The biology of how a sperm swims to and fertilises an egg remains, largely, unchartered scientific waters, and lags behind understanding of female fertility.
The alarming statistic is that although a healthy, successful sperm is 50 per cent of a successful fertilisation, there is only one licensed fertility clinic dedicated to men, while the legions of others focus almost solely on women.
Research into male factors is minimal, allowing myths to proliferate and an undercurrent of placing responsibility on the female side.
“The lack of research is crucial. Men have not featured as heavily in research in reproduction and socially we construct reproduction much more as a female issue,” says Dr Esmée Hanna, a researcher at the Centre for Health Promotion in the School of Health and Community Studies at Leeds Beckett University.
“I am really surprised by how little research we have about men’s infertility and their voices are lacking from the discussions. We don’t ask about how they feel if they can’t have children or about their desire to have children.
Our social constructs of masculinity and being a man are about someone who is sexually active and virile, and we can conflate fertility with virility
“There is a stigma about male infertility. Our social constructs of masculinity and being a man are about someone who is sexually active and virile, and we can conflate fertility with virility.”

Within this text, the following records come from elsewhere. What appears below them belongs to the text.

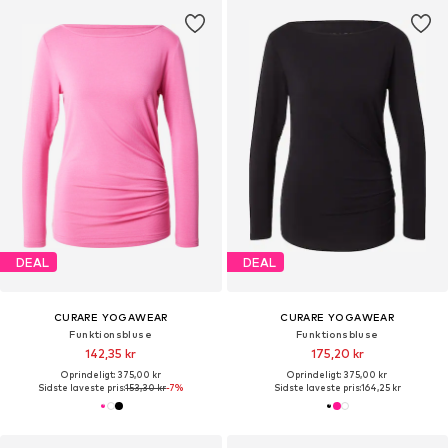
DEAL
DEAL
CURARE YOGAWEAR
CURARE YOGAWEAR
Funktionsbluse
Funktionsbluse
142,35 kr
175,20 kr
Oprindeligt: 375,00 kr
Oprindeligt: 375,00 kr
Sidste laveste pris:
153,30 kr
-7%
Sidste laveste pris:
164,25 kr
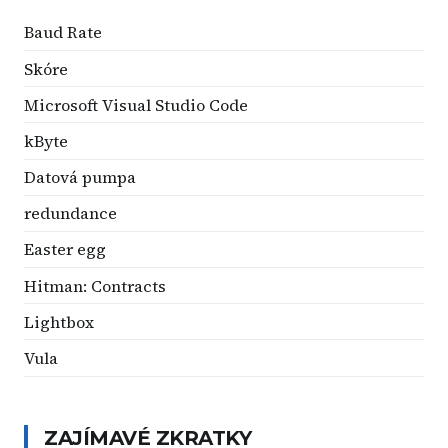
Baud Rate
Skóre
Microsoft Visual Studio Code
kByte
Datová pumpa
redundance
Easter egg
Hitman: Contracts
Lightbox
Vula
ZAJÍMAVÉ ZKRATKY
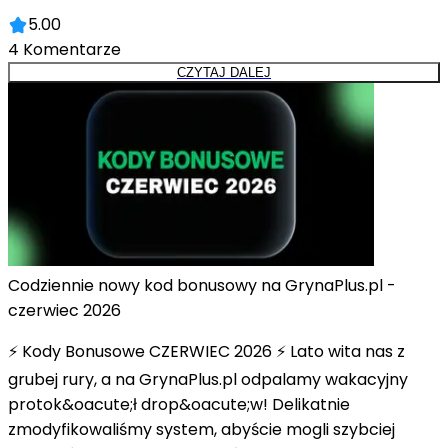
5.00
4
Komentarze
CZYTAJ DALEJ
Codziennie nowy kod bonusowy na GrynaPlus.pl -
czerwiec 2026
⚡ Kody Bonusowe CZERWIEC 2026 ⚡ Lato wita nas z
grubej rury, a na GrynaPlus.pl odpalamy wakacyjny
protok&oacute;ł drop&oacute;w! Delikatnie
zmodyfikowaliśmy system, abyście mogli szybciej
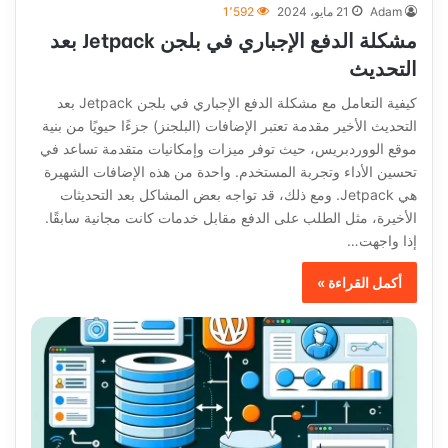
Adam
21 مايو، 2024
1٬592
مشكلة الدفع الإجباري في بلجن Jetpack بعد
التحديث
كيفية التعامل مع مشكلة الدفع الإجباري في بلجن Jetpack بعد
التحديث الأخير مقدمة تعتبر الإضافات (البلجنز) جزءًا حيويًا من بنية
موقع الووردبريس، حيث توفر ميزات وإمكانيات متقدمة تساعد في
تحسين الأداء وتجربة المستخدم. واحدة من هذه الإضافات الشهيرة
هي Jetpack. ومع ذلك، قد تواجه بعض المشاكل بعد التحديثات
الأخيرة، مثل الطلب على الدفع مقابل خدمات كانت مجانية سابقًا.
إذا واجهت…
أكمل القراءة »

This barren zone of knowledge is pushing couples towards expensive and emotionally draining IVF cycles or intracytoplasmic sperm injections, which involves the direct injection of sperm into eggs obtained by IVF.

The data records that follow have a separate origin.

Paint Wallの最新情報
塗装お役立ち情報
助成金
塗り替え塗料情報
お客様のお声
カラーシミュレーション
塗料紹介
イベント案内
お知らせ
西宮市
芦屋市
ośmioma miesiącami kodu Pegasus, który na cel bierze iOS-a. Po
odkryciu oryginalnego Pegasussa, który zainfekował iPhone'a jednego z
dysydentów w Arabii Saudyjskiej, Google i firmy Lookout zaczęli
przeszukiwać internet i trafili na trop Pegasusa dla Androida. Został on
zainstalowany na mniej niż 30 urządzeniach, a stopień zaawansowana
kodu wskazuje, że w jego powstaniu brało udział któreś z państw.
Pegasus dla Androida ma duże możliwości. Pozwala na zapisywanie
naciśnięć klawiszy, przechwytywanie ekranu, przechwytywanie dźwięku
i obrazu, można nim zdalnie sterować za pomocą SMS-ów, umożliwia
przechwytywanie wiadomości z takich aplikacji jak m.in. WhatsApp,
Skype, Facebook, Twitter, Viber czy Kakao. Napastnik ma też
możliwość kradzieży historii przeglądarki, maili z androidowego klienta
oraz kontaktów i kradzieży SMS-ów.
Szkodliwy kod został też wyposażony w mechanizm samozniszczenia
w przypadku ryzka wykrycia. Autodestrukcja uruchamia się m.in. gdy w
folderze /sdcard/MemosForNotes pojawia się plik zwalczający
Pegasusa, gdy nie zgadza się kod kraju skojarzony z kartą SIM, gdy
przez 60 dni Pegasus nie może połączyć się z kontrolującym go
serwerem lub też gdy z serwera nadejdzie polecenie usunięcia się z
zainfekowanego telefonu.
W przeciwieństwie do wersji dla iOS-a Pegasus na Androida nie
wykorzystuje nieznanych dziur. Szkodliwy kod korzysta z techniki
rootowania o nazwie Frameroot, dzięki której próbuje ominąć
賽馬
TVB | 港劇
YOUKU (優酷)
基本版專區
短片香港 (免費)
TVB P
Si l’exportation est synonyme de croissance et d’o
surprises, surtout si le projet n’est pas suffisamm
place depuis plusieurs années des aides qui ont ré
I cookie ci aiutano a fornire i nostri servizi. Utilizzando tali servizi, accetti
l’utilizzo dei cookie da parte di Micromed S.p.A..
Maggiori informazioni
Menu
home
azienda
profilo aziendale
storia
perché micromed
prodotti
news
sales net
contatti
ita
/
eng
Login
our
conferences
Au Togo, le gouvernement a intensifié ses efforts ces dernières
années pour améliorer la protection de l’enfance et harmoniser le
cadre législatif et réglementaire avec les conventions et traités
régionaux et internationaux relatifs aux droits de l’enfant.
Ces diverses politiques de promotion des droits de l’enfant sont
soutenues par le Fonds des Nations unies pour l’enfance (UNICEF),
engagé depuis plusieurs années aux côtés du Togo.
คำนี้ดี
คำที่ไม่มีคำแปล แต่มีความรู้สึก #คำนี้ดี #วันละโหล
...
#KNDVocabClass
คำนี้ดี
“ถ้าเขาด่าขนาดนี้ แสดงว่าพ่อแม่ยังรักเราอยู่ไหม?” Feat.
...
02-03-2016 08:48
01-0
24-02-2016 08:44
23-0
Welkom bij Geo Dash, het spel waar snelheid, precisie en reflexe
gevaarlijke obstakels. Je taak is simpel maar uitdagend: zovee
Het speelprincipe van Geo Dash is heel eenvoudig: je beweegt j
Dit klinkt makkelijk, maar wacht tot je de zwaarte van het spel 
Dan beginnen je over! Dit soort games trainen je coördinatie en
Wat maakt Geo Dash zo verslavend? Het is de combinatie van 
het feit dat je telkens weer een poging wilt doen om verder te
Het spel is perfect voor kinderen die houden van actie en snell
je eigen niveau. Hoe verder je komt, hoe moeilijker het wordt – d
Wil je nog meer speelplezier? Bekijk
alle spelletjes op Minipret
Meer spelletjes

Allan Pacey, professor of andrology at Sheffield University, is among many academics and experts who confirm that levels of scientific evidence on sperm cell function fall way behind other branches of medicine.
Dr Sheryl Homa, who runs Andrology Solutions, a male fertility clinic licensed by the Human Fertilisation and Embryology Authority, believes couples are directed too readily towards IVF based on a rudimentary sperm analysis without full consideration of health issues that might be impinging on male fertility.

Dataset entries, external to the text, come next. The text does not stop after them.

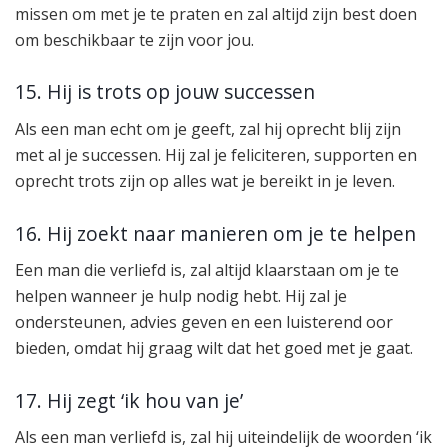
missen om met je te praten en zal altijd zijn best doen
om beschikbaar te zijn voor jou.
15. Hij is trots op jouw successen
Als een man echt om je geeft, zal hij oprecht blij zijn
met al je successen. Hij zal je feliciteren, supporten en
oprecht trots zijn op alles wat je bereikt in je leven.
16. Hij zoekt naar manieren om je te helpen
Een man die verliefd is, zal altijd klaarstaan om je te
helpen wanneer je hulp nodig hebt. Hij zal je
ondersteunen, advies geven en een luisterend oor
bieden, omdat hij graag wilt dat het goed met je gaat.
17. Hij zegt ‘ik hou van je’
Als een man verliefd is, zal hij uiteindelijk de woorden ‘ik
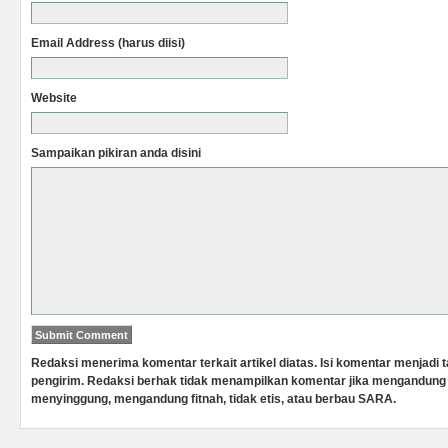
Email Address (harus diisi)
Website
Sampaikan pikiran anda disini
Redaksi menerima komentar terkait artikel diatas. Isi komentar menjadi
pengirim. Redaksi berhak tidak menampilkan komentar jika mengandung 
menyinggung, mengandung fitnah, tidak etis, atau berbau SARA.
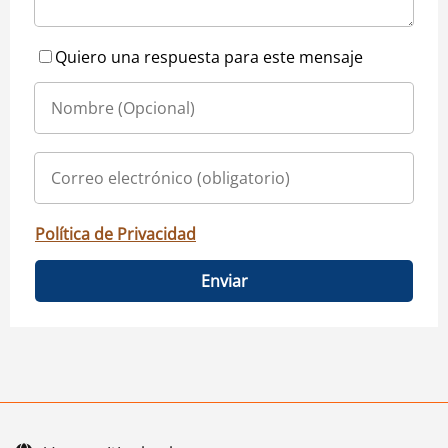
Quiero una respuesta para este mensaje
Política de Privacidad
Enviar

“It is a gold-standard test, but it is not the only test,” says Dr Homa, a clinical embryologist and honorary senior lecturer in biosciences at the University of Kent. “It is a poor indicator of fertility and World Health Organization guidelines recommend that you cannot investigate male reproductive health based on just that test.
“You need a full reproductive health test looking at fertility history, general health – because systemic illness could be a cause of poor semen quality – medical and urological history, underlying infections, and issues such as varicoceles – enlarged veins in the scrotum – which can all contribute to poor fertility for men. A physical exam is also advised.”
Results from detailed health checks give clinicians better options to address and manage male infertility, she adds.
“Treatment management should be assessed on these results rather than saying ‘off to IVF’ on the basis of the semen test,” says Dr Homa. “I believe there are a lot of people having IVF who don’t need it or who are handicapped because the man has an underlying infection, a varicocele that is damaging the sperm DNA or oxidative stress interfering with the functionality of the sperm including fertilisation.
“If you had a female patient who has problems with her hormones, you wouldn’t simply send her straight to IVF; you would investigate to make sure she doesn’t have other confounding issues such as fibroids in the uterus that impair embryo implantation which if removed may result in natural pregnancy.
“So why would you send a man off without a testicular scan that might reveal the underlying cause of his sperm quality and infertility? Detection of a varicocele, for example, may explain poor semen parameters and indicate damaged sperm DNA, and there is evidence to show that varicocele repair can improve sperm DNA quality and increase both natural and assisted conception pregnancy rates.”
Dr Homa also believes that more research is needed to gauge the impact of exposure to chemicals and medications, such as antidepressants, on male fertility, while educating young men on their role in conception needs to be improved.
“It is absolutely key that men look after their reproductive health if they are considering trying for a family,” she concludes. “Men need to understand that the whole point of the sperm is to deliver healthy genetic material into the egg and any anomalies passed on will have consequences in every single cell of that embryo – they are 50 per cent responsible for the health of that embryo.”
Three myths about male infertility
Allan Pacey, professor of andrology at Sheffield University and editor of the British Fertility Society’s journal Human Fertility, puts the record straight
01 Planning it like a military operation
This can lead to stress for some men which in turn leads to poor sexual performance and can change the ejaculatory response. There might be something in theories that sperm quality is better at certain times, but this is insufficient to provide a marginal gain.
02 Cycling is damaging
Cycling to work is not something you should worry about and moderate exercise is good for you. I would not suggest giving it up unless you were a triathlete because there is evidence that men at the edge physiologically have poorer sperm because they have pushed themselves to the max.
03 Save it up
This is a bad thing to do as the stored sperm gets older, dies and releases free radicals which damage younger sperm. The point is to have a healthy sex life and, if a man is ejaculating two to four times a week in sex, this means the sperm production process is in tip-top condition.